■ **Try it**:
If an entry below holds a picture, leave the picture out and print the rest exactly.

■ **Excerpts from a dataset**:
----------------

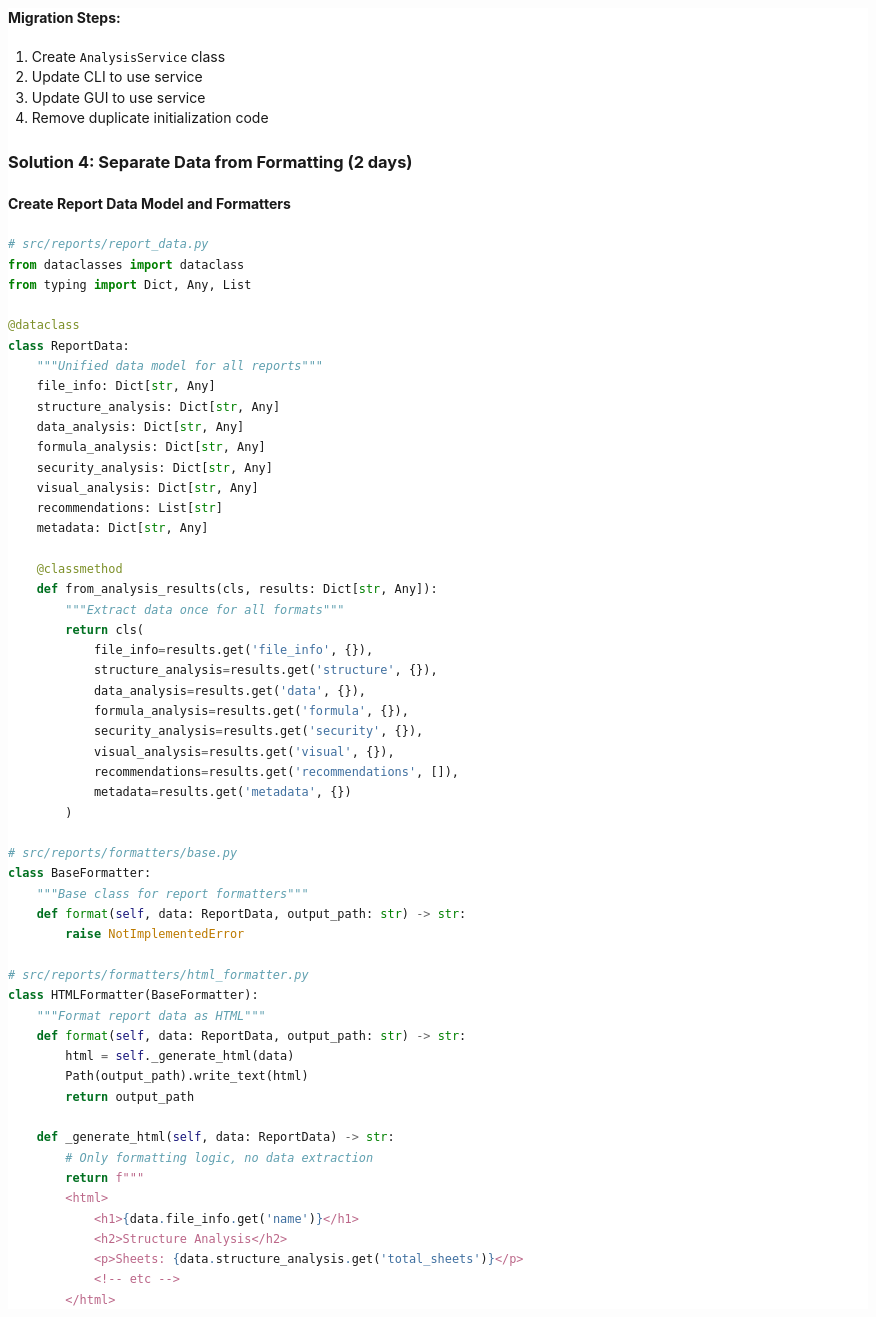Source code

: #### Migration Steps:
1. Create `AnalysisService` class
2. Update CLI to use service
3. Update GUI to use service
4. Remove duplicate initialization code

### Solution 4: Separate Data from Formatting (2 days)

#### Create Report Data Model and Formatters
```python
# src/reports/report_data.py
from dataclasses import dataclass
from typing import Dict, Any, List

@dataclass
class ReportData:
    """Unified data model for all reports"""
    file_info: Dict[str, Any]
    structure_analysis: Dict[str, Any]
    data_analysis: Dict[str, Any]
    formula_analysis: Dict[str, Any]
    security_analysis: Dict[str, Any]
    visual_analysis: Dict[str, Any]
    recommendations: List[str]
    metadata: Dict[str, Any]
    
    @classmethod
    def from_analysis_results(cls, results: Dict[str, Any]):
        """Extract data once for all formats"""
        return cls(
            file_info=results.get('file_info', {}),
            structure_analysis=results.get('structure', {}),
            data_analysis=results.get('data', {}),
            formula_analysis=results.get('formula', {}),
            security_analysis=results.get('security', {}),
            visual_analysis=results.get('visual', {}),
            recommendations=results.get('recommendations', []),
            metadata=results.get('metadata', {})
        )

# src/reports/formatters/base.py
class BaseFormatter:
    """Base class for report formatters"""
    def format(self, data: ReportData, output_path: str) -> str:
        raise NotImplementedError

# src/reports/formatters/html_formatter.py
class HTMLFormatter(BaseFormatter):
    """Format report data as HTML"""
    def format(self, data: ReportData, output_path: str) -> str:
        html = self._generate_html(data)
        Path(output_path).write_text(html)
        return output_path
    
    def _generate_html(self, data: ReportData) -> str:
        # Only formatting logic, no data extraction
        return f"""
        <html>
            <h1>{data.file_info.get('name')}</h1>
            <h2>Structure Analysis</h2>
            <p>Sheets: {data.structure_analysis.get('total_sheets')}</p>
            <!-- etc -->
        </html>
```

----------------

■ **Answer space**:
Source code

: #### Migration Steps:
1. Create `AnalysisService` class
2. Update CLI to use service
3. Update GUI to use service
4. Remove duplicate initialization code

### Solution 4: Separate Data from Formatting (2 days)

#### Create Report Data Model and Formatters
```python
# src/reports/report_data.py
from dataclasses import dataclass
from typing import Dict, Any, List

@dataclass
class ReportData:
    """Unified data model for all reports"""
    file_info: Dict[str, Any]
    structure_analysis: Dict[str, Any]
    data_analysis: Dict[str, Any]
    formula_analysis: Dict[str, Any]
    security_analysis: Dict[str, Any]
    visual_analysis: Dict[str, Any]
    recommendations: List[str]
    metadata: Dict[str, Any]
    
    @classmethod
    def from_analysis_results(cls, results: Dict[str, Any]):
        """Extract data once for all formats"""
        return cls(
            file_info=results.get('file_info', {}),
            structure_analysis=results.get('structure', {}),
            data_analysis=results.get('data', {}),
            formula_analysis=results.get('formula', {}),
            security_analysis=results.get('security', {}),
            visual_analysis=results.get('visual', {}),
            recommendations=results.get('recommendations', []),
            metadata=results.get('metadata', {})
        )

# src/reports/formatters/base.py
class BaseFormatter:
    """Base class for report formatters"""
    def format(self, data: ReportData, output_path: str) -> str:
        raise NotImplementedError

# src/reports/formatters/html_formatter.py
class HTMLFormatter(BaseFormatter):
    """Format report data as HTML"""
    def format(self, data: ReportData, output_path: str) -> str:
        html = self._generate_html(data)
        Path(output_path).write_text(html)
        return output_path
    
    def _generate_html(self, data: ReportData) -> str:
        # Only formatting logic, no data extraction
        return f"""
        <html>
            <h1>{data.file_info.get('name')}</h1>
            <h2>Structure Analysis</h2>
            <p>Sheets: {data.structure_analysis.get('total_sheets')}</p>
            <!-- etc -->
        </html>
```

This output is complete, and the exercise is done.